Scott Nishimura firstname.lastname@example.org
Fort Worth is moving toward making an offer for the historic downtown U.S. Post Office on West Lancaster Avenue, to secure the building after the government’s decision earlier this year to move postal services to another location.
The board of Fort Worth’s Tax Increment Finance District 8 – the Lancaster TIF – on Tuesday will discuss a potential resolution approving an agreement with the city to pursue purchasing the property, 251 W. Lancaster.
“The Post Office is not only historically important for all of us, it’s a critical piece in the future development of the Lancaster corridor,” City Councilman Jungus Jordan, chairman of the Lancaster TIF, said in an interview.
“We’re interested in making an offer, and we’ll have that discussion with the TIF board,” he said.
“We do not know what the future use will be,” he added. “We just want to make sure we secure the facility.”
The Lancaster TIF is generating the money that would be necessary to pursue the purchase, he said.
The TIF board has discussed the issue in executive session this year, but this is the first time the discussion has moved into the public, Jordan said. The city, for years, has noodled over the possibility of trying to buy the building and converting it into a new City Hall.
Jordan said he couldn’t speak for the other 10 board members, but he said he felt “fairly confident” the TIF board and city will move forward with making an offer. Tax increment finance districts, authorized by Texas law, generate cash that local governments can use for structural improvements and infrastructure. The available tax increment for a specific TIF is based on the difference between appraised values in the year the TIF is established and subsequent years the TIF is in existence.

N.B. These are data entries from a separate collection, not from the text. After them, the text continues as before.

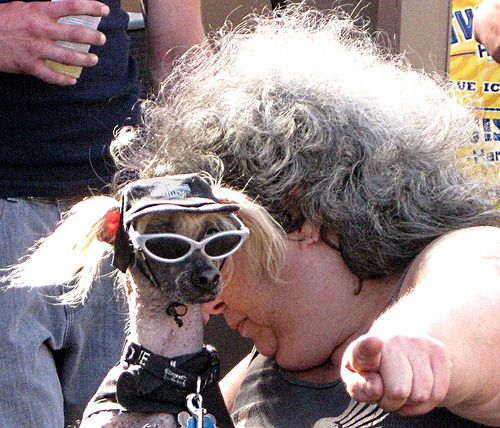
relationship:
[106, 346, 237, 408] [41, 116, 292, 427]
collar on dog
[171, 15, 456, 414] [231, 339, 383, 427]
woman has shirt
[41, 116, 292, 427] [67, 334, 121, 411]
dog with cape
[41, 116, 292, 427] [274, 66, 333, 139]
dog has hair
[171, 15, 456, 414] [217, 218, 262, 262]
woman with eye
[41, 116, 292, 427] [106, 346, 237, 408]
dog has collar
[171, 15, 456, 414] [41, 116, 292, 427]
woman and dog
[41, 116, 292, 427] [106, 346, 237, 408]
dog ha collar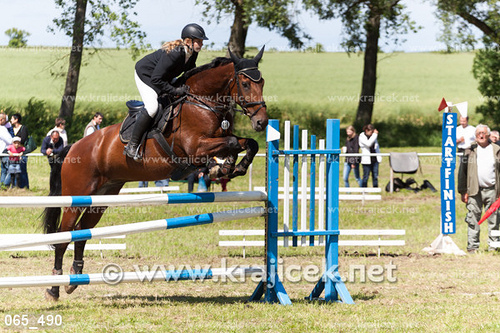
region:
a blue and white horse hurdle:
[0, 122, 356, 303]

The 220-acre Lancaster TIF was created in 2003 and it lasts through 2024.
The TIF zone is generally bounded on the north by Seventh and Third streets, the south by Interstate 30, east by Calhoun Street, and west by Henderson Street.
Its projects have included the T&P Terminal, T&P Warehouse, public art, median improvements, Omni Hotel sidewalk widening, Lancaster redevelopment, Oncor building redevelopment, and Hampton Inn and Suites.
The base value of the TIF is $178.9 million, and the 2012 taxable value was $388.1 million, according to the city.
Jordan said he couldn’t estimate how much the TIF and city may offer.
“That’s part of the discussions that we’ll have Tuesday,” he said.
“We feel, as a governmental entity, we should have first choice” in the Post Office sale process, he said.
The nonprofit Historic Fort Worth earlier in May placed the main Post Office on its list of endangered properties, given the Postal Service’s decision earlier this year to move out of the building and put it up for sale.